### Instructions to follow
Copy out word for word the stretch of the listing below from the line containing "pose: elev=343.2 azim=298.5" through the line containing "Dot at: (355, 221)", both of those lines included.

Dataset items:
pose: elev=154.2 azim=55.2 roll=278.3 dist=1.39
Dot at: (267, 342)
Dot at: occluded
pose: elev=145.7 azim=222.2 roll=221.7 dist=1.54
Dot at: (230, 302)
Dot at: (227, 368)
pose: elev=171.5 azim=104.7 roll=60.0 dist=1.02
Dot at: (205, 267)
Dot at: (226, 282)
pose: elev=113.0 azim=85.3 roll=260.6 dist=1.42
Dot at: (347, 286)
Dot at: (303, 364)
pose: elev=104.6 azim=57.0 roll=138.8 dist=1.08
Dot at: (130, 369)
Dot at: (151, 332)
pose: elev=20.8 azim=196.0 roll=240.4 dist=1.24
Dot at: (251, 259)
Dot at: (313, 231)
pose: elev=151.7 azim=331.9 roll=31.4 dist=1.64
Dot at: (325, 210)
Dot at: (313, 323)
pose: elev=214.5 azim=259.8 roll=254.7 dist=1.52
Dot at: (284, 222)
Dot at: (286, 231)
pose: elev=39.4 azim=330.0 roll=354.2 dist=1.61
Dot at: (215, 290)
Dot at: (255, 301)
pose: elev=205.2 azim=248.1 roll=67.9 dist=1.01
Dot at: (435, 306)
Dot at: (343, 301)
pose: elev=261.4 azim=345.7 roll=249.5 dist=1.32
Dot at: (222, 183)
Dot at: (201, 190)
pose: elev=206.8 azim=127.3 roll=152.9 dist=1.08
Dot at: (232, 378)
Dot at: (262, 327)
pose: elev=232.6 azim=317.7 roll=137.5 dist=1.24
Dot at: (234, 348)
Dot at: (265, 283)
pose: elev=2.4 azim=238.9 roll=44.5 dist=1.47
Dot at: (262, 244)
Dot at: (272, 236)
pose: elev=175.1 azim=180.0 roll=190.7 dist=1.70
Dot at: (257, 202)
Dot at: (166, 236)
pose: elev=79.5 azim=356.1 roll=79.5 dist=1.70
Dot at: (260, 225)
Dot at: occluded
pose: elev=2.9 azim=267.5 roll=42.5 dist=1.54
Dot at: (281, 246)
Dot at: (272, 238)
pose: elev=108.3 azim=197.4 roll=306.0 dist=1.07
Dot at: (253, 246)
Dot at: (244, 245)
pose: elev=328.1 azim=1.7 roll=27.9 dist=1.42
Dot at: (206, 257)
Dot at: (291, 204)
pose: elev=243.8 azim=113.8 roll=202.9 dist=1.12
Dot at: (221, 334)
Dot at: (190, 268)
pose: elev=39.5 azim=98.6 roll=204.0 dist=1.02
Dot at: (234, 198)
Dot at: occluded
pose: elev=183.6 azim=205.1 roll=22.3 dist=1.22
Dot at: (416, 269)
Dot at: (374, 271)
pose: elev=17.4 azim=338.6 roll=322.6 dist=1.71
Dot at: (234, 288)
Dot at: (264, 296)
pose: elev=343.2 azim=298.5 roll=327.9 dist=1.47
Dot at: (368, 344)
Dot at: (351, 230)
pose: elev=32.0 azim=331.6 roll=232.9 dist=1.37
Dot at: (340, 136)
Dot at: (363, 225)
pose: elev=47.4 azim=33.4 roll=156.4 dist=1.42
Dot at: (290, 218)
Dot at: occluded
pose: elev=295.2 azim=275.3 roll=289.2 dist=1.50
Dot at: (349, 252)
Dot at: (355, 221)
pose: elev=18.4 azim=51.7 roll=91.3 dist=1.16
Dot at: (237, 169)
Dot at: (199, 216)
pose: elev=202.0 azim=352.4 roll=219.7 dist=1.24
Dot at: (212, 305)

### The solution
pose: elev=343.2 azim=298.5 roll=327.9 dist=1.47
Dot at: (368, 344)
Dot at: (351, 230)
pose: elev=32.0 azim=331.6 roll=232.9 dist=1.37
Dot at: (340, 136)
Dot at: (363, 225)
pose: elev=47.4 azim=33.4 roll=156.4 dist=1.42
Dot at: (290, 218)
Dot at: occluded
pose: elev=295.2 azim=275.3 roll=289.2 dist=1.50
Dot at: (349, 252)
Dot at: (355, 221)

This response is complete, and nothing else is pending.